#### BRIEF
Print everything from "Most examples I" down to "here instead." in the CUDA texture post, word for word.

#### TEXT PASSAGE
• • •

Hi all,
I am trying to write a simple down-sampling kernel using CUDA. Most of the examples I could find online use texture references, while this article suggests that a more modern approach would be to use texture objects.
I wrote a simple program, but somehow the texture fetch always returns 0. I must be doing something wrong. I checked my normalized coordinates in the kernel (u
/v
) and they all seem reasonable (between 0.0 and 1.0). The error must be related to my texture object I imagine.
Most examples I could find online (including in the NVIDIA programming guide) use cudaMemcpyToArray
, but this function has recently been deprecated. I am using cudaMemcpy2DToArray
here instead.
If someone could let me know what I messed up in the code below, I would greatly appreciate it!
#include <iostream>
#include <vector>
__global__
void downsample(unsigned char* output, cudaTextureObject_t tex, std::size_t width_out, std::size_t height_out) {
int i = blockIdx.x *blockDim.x + threadIdx.x;
int j = blockIdx.y *blockDim.y + threadIdx.y;
if(i >= width_out && j >= height_out)
return;
float u = (i + 0.5f) / width_out;
float v = (j + 0.5f) / height_out;
uchar4 pixel = tex2D<uchar4>(tex, u, v); // <-- pixel = {0, 0, 0, 0}
int globId = (j*width_out + i)*4;
output[globId ] = pixel.x;
output[globId+1] = pixel.y;
output[globId+2] = pixel.z;
output[globId+3] = pixel.w;
}
int main() {
std::size_t width = 256;
std::size_t height = 128;
std::size_t n_channels = 4;
std::vector<unsigned char> image(width*height*n_channels);
for(std::size_t j = 0; j < height; ++j) {
for(std::size_t i = 0; i < width; ++i) {
image[4*(j*width+i)] = 255*j/height;
image[4*(j*width+i)+1] = 255*i/width;
image[4*(j*width+i)+2] = 55;
image[4*(j*width+i)+3] = 255;
}
}
auto channelDesc = cudaCreateChannelDesc<uchar4>();
cudaArray* cuArray;
cudaMallocArray(&cuArray, &channelDesc, width, height);
cudaMemcpy2DToArray(cuArray, 0, 0, image.data(), width*n_channels, width*n_channels, height, cudaMemcpyHostToDevice);
struct cudaResourceDesc resDesc;
memset(&resDesc, 0, sizeof(resDesc));
resDesc.resType = cudaResourceTypeArray;
resDesc.res.array.array = cuArray;
struct cudaTextureDesc texDesc;
memset(&texDesc, 0, sizeof(texDesc));
texDesc.addressMode[0] = cudaAddressModeBorder;
texDesc.addressMode[1] = cudaAddressModeBorder;
texDesc.filterMode = cudaFilterModeLinear;
texDesc.readMode = cudaReadModeElementType;
texDesc.normalizedCoords = 1;
cudaTextureObject_t texObj = 0;
cudaCreateTextureObject(&texObj, &resDesc, &texDesc, NULL);
std::size_t width_out = 4;
std::size_t height_out = 4;
unsigned char* output;
cudaMalloc(&output, width_out * height_out * n_channels);
dim3 dimBlock(4, 4);
dim3 dimGrid(1, 1);
downsample<<<dimGrid, dimBlock>>>(output, texObj, width_out, height_out);
cudaDestroyTextureObject(texObj);
cudaFreeArray(cuArray);
std::vector<unsigned char> image_out(width_out*height_out*n_channels);
cudaMemcpy(image_out.data(), output, width_out*height_out*n_channels, cudaMemcpyDeviceToHost);
// do stuff with image_out
cudaFree(output);
return 0;
}
Thanks!

• • •

#### DATA BELOW

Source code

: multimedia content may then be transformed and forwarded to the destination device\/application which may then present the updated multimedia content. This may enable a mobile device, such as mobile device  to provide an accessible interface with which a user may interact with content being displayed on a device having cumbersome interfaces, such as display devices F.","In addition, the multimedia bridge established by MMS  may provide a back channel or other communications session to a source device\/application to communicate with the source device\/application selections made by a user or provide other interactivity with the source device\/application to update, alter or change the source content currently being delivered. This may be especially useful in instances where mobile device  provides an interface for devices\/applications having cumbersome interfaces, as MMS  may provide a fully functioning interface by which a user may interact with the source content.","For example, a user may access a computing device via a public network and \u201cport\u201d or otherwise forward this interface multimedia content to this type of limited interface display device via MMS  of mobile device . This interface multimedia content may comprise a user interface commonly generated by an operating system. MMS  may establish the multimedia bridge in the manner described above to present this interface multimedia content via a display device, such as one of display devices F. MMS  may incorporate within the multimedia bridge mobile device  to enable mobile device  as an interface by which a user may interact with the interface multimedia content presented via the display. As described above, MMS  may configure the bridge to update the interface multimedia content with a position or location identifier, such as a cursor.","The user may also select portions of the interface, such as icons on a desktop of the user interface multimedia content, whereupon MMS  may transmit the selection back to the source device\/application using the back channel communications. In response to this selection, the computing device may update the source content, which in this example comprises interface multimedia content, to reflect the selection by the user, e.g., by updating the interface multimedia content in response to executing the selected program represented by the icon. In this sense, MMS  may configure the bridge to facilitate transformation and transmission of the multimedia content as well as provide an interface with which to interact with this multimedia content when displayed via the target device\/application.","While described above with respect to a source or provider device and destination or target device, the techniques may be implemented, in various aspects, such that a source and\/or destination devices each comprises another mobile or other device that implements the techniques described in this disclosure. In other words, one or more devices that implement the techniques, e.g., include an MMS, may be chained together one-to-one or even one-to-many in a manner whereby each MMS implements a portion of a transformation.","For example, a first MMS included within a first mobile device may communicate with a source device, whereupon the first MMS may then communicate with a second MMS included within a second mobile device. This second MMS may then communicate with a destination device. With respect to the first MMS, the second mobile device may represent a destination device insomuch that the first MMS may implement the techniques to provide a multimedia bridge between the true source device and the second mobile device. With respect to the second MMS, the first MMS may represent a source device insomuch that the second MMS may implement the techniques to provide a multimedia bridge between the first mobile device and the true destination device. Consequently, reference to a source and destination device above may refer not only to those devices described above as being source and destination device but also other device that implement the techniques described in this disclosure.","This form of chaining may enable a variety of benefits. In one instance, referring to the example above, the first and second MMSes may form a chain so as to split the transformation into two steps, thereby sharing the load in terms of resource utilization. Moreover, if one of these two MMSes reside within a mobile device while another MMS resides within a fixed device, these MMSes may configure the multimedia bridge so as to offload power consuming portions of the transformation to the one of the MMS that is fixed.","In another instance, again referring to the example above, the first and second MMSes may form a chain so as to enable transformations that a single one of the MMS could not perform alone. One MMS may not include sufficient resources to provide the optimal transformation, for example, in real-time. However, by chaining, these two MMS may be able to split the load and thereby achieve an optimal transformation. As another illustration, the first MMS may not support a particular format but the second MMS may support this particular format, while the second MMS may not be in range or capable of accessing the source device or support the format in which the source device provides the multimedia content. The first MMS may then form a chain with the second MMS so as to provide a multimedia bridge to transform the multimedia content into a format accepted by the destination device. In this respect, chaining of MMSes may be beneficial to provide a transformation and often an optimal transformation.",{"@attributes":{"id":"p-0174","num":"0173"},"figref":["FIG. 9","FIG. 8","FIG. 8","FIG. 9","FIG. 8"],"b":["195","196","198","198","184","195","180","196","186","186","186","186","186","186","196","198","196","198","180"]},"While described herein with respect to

• • •

#### ANSWER TO THIS PROBLEM
Most examples I could find online (including in the NVIDIA programming guide) use cudaMemcpyToArray
, but this function has recently been deprecated. I am using cudaMemcpy2DToArray
here instead.